Guarani: Assembleia aprova contas de 2025 com superávit de R$ 8 milhões
O que você precisa saber:
- A Assembleia de Sócios do Guarani aprovou, na última quarta-feira, o balanço financeiro referente ao exercício de 2025.
- A votação terminou com 131 votos favoráveis à aprovação e 76 contrários (motivados por atrasos na entrega de documentos).
- O clube fechou a temporada com um superávit de R$ 8 milhões, registrando R$ 64,8 milhões em receitas e R$ 56,7 milhões em despesas.
- O grande motor do resultado positivo foi a venda de direitos econômicos de atletas, que injetou R$ 42,1 milhões nos cofres bugrinos.
- Apesar do alívio no caixa, a dívida bruta do clube campineiro permanece na casa dos R$ 320 milhões.
Contas aprovadas
O balanço financeiro de 2025 do Guarani passou pelo crivo dos associados na última quarta-feira. O documento revelou que o clube encerrou o último ano no azul, registrando um superávit de R$ 8 milhões. O resultado é fruto de uma arrecadação total de R$ 64,8 milhões, que conseguiu superar os R$ 56,7 milhões gastos com custos e despesas gerais no período.
O grande responsável por fazer a balança pender para o lado positivo foi o departamento de futebol. O clube detalha que a principal fonte de injeção de capital foi o repasse e a negociação de direitos econômicos de jogadores.

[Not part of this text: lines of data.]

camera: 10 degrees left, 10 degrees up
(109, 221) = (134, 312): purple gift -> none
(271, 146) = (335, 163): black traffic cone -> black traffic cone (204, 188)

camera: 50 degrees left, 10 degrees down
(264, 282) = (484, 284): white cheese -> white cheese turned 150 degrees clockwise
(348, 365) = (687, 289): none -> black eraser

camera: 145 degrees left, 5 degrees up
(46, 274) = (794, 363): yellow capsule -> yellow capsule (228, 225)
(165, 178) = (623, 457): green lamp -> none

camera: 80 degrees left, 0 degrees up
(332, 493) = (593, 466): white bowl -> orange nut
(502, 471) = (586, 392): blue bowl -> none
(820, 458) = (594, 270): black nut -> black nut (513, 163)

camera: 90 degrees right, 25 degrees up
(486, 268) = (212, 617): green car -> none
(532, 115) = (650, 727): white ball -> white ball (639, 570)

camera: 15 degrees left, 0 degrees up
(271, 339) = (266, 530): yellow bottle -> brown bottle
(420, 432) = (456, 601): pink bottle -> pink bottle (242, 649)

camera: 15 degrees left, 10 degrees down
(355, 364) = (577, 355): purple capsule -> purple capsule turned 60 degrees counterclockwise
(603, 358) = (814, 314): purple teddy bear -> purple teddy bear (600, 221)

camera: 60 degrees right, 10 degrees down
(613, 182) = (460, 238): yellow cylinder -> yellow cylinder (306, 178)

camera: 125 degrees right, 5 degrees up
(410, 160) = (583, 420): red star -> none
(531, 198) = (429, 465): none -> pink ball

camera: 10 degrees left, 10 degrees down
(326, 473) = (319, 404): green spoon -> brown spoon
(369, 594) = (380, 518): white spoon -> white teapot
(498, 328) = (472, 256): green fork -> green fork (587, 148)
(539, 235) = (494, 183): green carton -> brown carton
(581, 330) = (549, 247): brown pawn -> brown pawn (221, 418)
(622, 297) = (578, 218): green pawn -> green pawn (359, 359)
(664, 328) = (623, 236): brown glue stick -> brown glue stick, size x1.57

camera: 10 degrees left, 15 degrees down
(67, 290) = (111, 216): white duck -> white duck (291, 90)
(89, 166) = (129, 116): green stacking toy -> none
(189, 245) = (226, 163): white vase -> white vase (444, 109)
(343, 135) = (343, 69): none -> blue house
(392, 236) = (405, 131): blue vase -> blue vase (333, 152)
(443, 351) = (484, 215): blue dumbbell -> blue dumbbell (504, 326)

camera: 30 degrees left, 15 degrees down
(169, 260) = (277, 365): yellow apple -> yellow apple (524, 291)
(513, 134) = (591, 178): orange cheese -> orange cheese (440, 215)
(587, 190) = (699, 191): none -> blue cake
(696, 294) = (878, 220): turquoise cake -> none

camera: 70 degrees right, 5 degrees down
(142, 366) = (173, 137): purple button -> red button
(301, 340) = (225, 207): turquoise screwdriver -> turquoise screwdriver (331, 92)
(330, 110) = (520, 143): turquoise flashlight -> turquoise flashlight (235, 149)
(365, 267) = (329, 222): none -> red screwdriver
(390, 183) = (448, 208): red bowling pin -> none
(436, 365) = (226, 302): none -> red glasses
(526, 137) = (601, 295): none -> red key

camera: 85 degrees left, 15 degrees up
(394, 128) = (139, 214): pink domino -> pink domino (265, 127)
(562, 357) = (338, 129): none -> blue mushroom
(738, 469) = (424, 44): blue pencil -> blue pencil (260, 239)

Apenas com essas operações, o Bugre arrecadou R$ 42,1 milhões. O grande destaque financeiro da temporada ficou por conta da venda do volante Richard Ríos, negociado pelo Palmeiras com o Benfica. Como detinha uma porcentagem dos direitos do atleta, o Guarani faturou nada menos que R$ 26 milhões com a transferência. Além disso, as categorias de base também mostraram o seu valor, rendendo R$ 6,1 milhões aos cofres em negociações de pratas da casa.
O relatório da administração também trouxe recortes importantes sobre a gestão do elenco principal. Ao longo de 2025, a folha de pagamento do departamento de futebol custou R$ 23,7 milhões. O montante consumiu quase 40% de toda a receita gerada pelo clube na temporada.
Apesar do superávit milionário celebrado pela diretoria, o cenário de longo prazo ainda exige cautela. As demonstrações financeiras apontam que o “fantasma” do passado continua rondando o Majestoso: a dívida bruta do Guarani segue estacionada na pesada marca de R$ 320 milhões.
O saldo positivo nas contas não foi suficiente para garantir uma aprovação unânime. O balanço foi aprovado por maioria, contabilizando 131 votos a favor e 76 contra.
O principal argumento dos votos contrários foi a falha administrativa do Conselho de Administração, que não entregou os documentos e os balancetes dentro do tempo exigido para a análise prévia dos Conselhos Deliberativo e Fiscal.